When you venture out onto the Internet, it’s easy to get tangled up in the vast web of threats lurking on many website pages, often without even realizing it. Plus, today's threats are constantly evolving, usually much faster than we (the general population of law-abiding citizens) learn about them. Some of them are readily apparent, but others are well hidden, and getting sneakier each day.
Read on to learn more about each of these top browser threats and how to avoid them:
- Social Media Scams
- Web-Based Exploits
- PLUS Best Practices for Secure Web Browsing
A form of malicious code that distributes malware through online advertising — can be hidden within an ad, embedded on a website page, or bundled with software downloads. This type of threat can be displayed on any website, even those considered the most trustworthy.
According to security firm RiskIQ, malvertising increased by 260% in the first half of 2015 compared to the same time frame in 2014.
Social Media Scams
End users also need to beware of social media scams. Hackers have created a playground of virtual obstacles across all the major social media sites.
Today, Facebook has over 1.4 billion members — more people than the populous nation on Earth — and, like any large population base, there are people on Facebook who are trying to get away with a variety of scams. From fake apps to fake like buttons and more, cyberattacks are emerging on social networks at an alarming rate. The Federal Bureau of Investigation (FBI) even has a webpage devoted to the subject. It’s a recommended read for any individual or small business owner with a social media presence.
According to an article in The Huffington Post, some of the most common Facebook hacks and attacks include click-jacking, phishing schemes, fake pages, rogue applications and the infamous and persistent Koobface worm, which gives attackers control of the victim's machine while replicating the attack to everyone on their Facebook contact list.

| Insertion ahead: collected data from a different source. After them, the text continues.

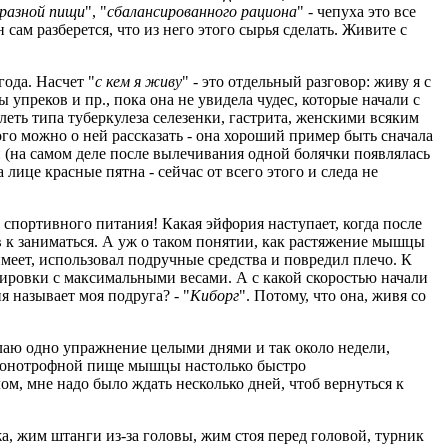
разной пищи
", "
сбалансированного рациона
" - чепуха это все
сам разберется, что из него этого сырья сделать. Живите с
года. Насчет "
с кем я живу
" - это отдельный разговор: живу я с
ны упреков и пр., пока она не увидела чудес, которые начали с
леть типа туберкулеза селезенки, гастрита, женскими всяким
ого можно о ней рассказать - она хороший пример быть сначала
й (на самом деле после вылечивания одной болячки появлялась
 лице красные пятна - сейчас от всего этого и следа не
т спортивного питания! Какая эйфория наступает, когда после
ов к заниматься. А уж о таком понятии, как растяжение мышцы
 имеет, использовал подручные средства и повредил плечо. К
тренировки с максимальными весами. А с какой скоростью начали
я называет моя подруга? - "
Киборг
". Потому, что она, живя со
елаю одно упражнение целыми днями и так около недели,
й монотрофной пище мышцы настолько быстро
ом, мне надо было ждать несколько дней, чтоб вернуться к
а, жим штанги из-за головы, жим стоя перед головой, турник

Twitter isn’t immune to security issues, either. Since the microblogging site is both a social network and a search engine, it poses some extra problems. According to CNET News, just 43 percent of Twitter users could be classified as “true” users compared to the other 57 percent, which fell into a bucket of “questionable” users. Among the things to watch for on Twitter are direct messages that lead to phishing scams and shortened URLs that hide malicious intentions.
As for Web-based exploits, Internet websites are now the most commonly-used angles of attack, most often targeting software vulnerabilities or using exploits on the receiving client. This makes keeping up-to-date browsers and applications paramount for all employees. Make time for those updates, even if they seem annoying, and protect yourself from hackers looking for easy prey.

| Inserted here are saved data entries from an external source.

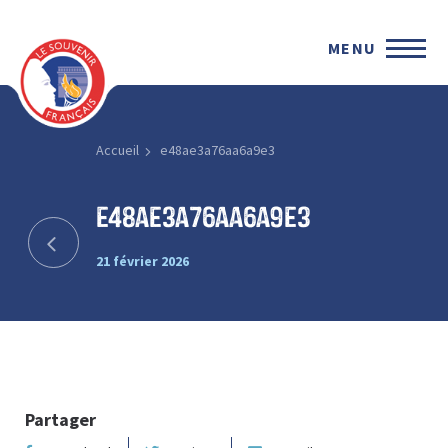
MENU
Accueil
e48ae3a76aa6a9e3
e48ae3a76aa6a9e3
21 février 2026
Partager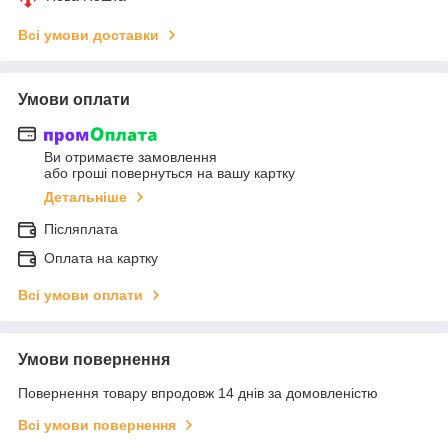
Всі умови доставки
Умови оплати
Ви отримаєте замовлення
або гроші повернуться на вашу картку
Детальніше
Післяплата
Оплата на картку
Всі умови оплати
Умови повернення
Повернення товару впродовж 14 днів за домовленістю
Всі умови повернення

Website Browsing Best Practices for Employees
- Be conservative with online downloads.
- Beware antivirus scams.
- Interact only with well-known, reputable sites
- Confirm each site is the genuine site, and not a fraudulent version of the site you meant to visit.
- Determine if the site utilizes SSL (Secure Sockets Layer), a security technology for establishing encrypted links between Web servers and browsers.
- Don’t click links in emails — go to sites directly.
- Use social media best practices.
- Last, but certainly not least, use common sense!!